The Daily Southerner, Tarboro, NC

January 31, 2013

Gray areas in law slows closing of Internet cafes

The Daily Southerner
Calvin Adkins

TARBORO — Edgecombe County Sheriff's Department is still in limbo concerning the operation of internet cafes while the Tarboro Police Department has shut the businesses in its jurisdiction down.

State legislature was passed Jan. 10 that deemed internet cafes illegal. Edgecombe County Sheriff Department and the Tarboro Police Department issued letters to all the cafes owners, in there respective jurisdiction, to close the business in 10 days.

Tarboro Police Chief Damion Williams said one of three businesses went beyond the deadline. An officer went back to the business and issued a final warning.

"We had only one problem," Williams said. "We went back (to that business) and issued another warning. We told them that was the last warning. If we go back, the employee and the owner will be arrested."

In Edgecombe two cafes continue its operation. Edgecombe County Sheriff James Knight explained that county ordinances that are different from those in the city, have not allowed his department to enforce the rules

"We are reviewing the statutes and definitions to see what are clear violations," Knight said. "Then we will begin the investigations into the machines for violations. We must define the violations and investigate the cages and machines to determine the violations. Then we will meet with the District Attorney’s office to review our finding prior to charging and seizing the machines."

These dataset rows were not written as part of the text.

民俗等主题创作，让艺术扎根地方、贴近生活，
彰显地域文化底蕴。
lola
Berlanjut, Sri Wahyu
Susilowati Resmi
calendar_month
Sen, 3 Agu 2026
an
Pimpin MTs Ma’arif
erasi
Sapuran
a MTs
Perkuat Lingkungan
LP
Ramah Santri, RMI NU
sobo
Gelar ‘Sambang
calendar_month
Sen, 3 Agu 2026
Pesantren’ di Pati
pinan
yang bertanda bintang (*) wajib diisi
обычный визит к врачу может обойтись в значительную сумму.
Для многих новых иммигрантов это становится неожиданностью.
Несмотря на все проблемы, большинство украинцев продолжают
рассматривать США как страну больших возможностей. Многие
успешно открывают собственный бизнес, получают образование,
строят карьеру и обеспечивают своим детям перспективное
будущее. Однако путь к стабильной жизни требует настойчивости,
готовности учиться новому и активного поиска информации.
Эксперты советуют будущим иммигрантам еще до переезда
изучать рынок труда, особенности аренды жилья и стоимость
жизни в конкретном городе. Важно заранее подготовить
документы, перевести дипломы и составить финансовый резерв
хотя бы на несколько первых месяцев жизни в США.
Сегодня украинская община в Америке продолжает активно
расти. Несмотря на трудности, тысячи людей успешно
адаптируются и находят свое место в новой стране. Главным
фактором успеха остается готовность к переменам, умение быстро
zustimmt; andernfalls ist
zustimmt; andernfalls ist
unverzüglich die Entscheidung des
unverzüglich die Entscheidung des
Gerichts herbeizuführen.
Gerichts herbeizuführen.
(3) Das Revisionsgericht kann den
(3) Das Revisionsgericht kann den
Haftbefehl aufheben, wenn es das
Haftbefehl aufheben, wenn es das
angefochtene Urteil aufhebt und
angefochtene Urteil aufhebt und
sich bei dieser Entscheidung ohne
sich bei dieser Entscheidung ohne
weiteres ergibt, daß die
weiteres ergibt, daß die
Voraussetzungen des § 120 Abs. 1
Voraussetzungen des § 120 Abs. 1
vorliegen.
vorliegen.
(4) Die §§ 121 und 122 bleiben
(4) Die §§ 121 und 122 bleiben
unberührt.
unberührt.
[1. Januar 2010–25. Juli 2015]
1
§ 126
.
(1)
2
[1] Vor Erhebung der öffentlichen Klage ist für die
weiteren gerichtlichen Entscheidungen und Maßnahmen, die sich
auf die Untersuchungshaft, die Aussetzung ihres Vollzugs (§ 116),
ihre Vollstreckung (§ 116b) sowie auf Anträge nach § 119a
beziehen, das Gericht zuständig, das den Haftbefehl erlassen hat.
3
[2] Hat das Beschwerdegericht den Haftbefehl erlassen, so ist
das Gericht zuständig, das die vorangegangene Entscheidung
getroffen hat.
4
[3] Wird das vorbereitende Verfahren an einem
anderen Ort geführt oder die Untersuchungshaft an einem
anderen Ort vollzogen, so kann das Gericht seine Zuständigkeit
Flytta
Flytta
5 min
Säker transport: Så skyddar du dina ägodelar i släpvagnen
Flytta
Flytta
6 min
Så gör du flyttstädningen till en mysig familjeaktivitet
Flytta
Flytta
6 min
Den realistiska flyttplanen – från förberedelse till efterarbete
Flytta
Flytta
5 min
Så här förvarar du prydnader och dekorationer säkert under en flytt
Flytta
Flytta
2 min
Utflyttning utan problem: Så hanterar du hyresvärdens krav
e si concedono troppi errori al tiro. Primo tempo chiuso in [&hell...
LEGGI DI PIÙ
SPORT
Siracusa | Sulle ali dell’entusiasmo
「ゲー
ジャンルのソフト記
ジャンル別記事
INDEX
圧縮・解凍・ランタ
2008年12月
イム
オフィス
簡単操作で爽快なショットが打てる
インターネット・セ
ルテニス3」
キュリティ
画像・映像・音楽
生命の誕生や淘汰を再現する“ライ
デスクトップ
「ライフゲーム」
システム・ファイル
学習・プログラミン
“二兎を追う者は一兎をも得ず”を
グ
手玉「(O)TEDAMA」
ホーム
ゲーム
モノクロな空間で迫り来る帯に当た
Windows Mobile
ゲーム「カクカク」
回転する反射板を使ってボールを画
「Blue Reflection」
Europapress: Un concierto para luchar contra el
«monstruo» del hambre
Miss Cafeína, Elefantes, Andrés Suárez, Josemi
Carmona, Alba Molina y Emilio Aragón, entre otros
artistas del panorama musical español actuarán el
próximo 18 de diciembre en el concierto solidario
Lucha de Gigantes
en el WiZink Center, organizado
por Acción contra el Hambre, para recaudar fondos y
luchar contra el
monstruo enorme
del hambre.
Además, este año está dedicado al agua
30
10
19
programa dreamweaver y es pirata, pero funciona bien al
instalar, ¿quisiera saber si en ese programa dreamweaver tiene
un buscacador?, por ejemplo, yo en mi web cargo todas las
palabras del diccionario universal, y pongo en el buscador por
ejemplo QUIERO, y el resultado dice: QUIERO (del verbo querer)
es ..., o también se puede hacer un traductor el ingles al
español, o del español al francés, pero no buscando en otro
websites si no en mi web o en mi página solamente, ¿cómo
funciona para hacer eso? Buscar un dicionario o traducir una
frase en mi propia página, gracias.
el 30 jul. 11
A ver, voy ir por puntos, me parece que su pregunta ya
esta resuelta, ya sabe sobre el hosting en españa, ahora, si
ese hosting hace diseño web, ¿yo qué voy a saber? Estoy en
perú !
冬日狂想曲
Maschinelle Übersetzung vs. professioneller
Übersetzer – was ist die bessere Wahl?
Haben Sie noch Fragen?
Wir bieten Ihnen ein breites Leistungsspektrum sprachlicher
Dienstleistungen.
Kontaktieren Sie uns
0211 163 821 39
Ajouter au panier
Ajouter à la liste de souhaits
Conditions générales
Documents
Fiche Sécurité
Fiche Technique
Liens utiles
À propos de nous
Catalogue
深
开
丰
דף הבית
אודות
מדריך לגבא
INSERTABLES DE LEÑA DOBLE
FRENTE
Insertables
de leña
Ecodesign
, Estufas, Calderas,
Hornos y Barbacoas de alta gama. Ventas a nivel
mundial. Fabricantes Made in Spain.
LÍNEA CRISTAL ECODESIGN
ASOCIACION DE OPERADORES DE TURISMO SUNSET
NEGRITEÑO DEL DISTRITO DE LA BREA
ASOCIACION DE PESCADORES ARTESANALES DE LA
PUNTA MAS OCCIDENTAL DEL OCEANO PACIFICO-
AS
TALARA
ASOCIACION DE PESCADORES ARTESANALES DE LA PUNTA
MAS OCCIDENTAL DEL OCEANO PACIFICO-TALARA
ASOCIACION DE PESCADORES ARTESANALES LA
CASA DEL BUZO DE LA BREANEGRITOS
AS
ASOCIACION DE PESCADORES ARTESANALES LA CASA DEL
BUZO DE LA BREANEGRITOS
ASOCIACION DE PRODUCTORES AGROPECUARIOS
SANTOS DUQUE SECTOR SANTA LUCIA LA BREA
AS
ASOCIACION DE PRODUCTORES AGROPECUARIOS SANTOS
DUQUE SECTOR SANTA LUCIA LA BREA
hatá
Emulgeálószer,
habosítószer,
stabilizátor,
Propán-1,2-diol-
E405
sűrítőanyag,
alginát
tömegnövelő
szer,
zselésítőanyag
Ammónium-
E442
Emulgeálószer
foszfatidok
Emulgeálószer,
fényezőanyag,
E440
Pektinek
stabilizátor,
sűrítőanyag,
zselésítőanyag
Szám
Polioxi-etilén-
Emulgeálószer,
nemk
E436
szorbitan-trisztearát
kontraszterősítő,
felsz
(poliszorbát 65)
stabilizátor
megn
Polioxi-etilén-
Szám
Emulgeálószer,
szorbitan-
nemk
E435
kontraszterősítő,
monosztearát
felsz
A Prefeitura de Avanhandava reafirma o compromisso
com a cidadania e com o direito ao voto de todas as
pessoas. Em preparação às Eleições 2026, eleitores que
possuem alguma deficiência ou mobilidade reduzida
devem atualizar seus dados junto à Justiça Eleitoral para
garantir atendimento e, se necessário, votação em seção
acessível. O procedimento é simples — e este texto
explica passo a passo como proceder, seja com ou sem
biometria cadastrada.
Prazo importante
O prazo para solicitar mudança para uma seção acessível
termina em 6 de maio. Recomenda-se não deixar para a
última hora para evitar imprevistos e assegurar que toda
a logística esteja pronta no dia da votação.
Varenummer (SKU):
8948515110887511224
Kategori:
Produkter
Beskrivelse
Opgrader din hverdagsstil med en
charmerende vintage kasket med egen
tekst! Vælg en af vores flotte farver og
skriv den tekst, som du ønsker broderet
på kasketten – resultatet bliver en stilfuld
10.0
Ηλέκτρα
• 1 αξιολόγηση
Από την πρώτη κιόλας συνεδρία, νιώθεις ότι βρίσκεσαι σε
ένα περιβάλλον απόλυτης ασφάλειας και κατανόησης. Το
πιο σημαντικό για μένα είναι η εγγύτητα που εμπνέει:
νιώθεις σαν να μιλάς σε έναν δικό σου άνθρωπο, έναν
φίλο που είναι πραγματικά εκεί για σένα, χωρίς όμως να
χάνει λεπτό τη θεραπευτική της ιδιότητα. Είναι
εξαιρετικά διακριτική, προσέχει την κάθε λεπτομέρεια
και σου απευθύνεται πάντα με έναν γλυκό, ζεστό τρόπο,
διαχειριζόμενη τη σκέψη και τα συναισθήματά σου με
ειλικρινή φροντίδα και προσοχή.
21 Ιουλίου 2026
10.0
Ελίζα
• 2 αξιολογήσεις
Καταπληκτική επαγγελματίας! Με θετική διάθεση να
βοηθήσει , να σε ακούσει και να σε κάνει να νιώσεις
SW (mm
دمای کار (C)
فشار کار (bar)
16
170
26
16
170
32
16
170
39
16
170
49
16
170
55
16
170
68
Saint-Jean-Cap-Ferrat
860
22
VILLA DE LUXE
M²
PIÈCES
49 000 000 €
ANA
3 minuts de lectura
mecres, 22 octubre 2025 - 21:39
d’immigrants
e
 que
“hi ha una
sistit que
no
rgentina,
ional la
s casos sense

Internet Cafe owners across the state have said they will appeal the ruling. As of Wednesday no appeal has not be filed.

Since the state outlawed video poker machine six years ago, Internet cafes have become popular statewide. There are at least eight in Edgecombe County including the Tarboro businesses.

The state court ruled in two cases in which amusement machine and other companies sought to overturn a 2010 law banning sweepstakes machines as a form of gambling. The high court said the law was a constitutional effort to close a loophole since the state outlawed video poker machines in 2007.  

The decision reverses a March ruling by the state Court of Appeals, which said the move to outlaw the games was written too broadly and was unconstitutional.

In a story published by the Associated Press, State Attorney General Roy Cooper said he doesn’t anticipate widespread Internet cafe raids across the state.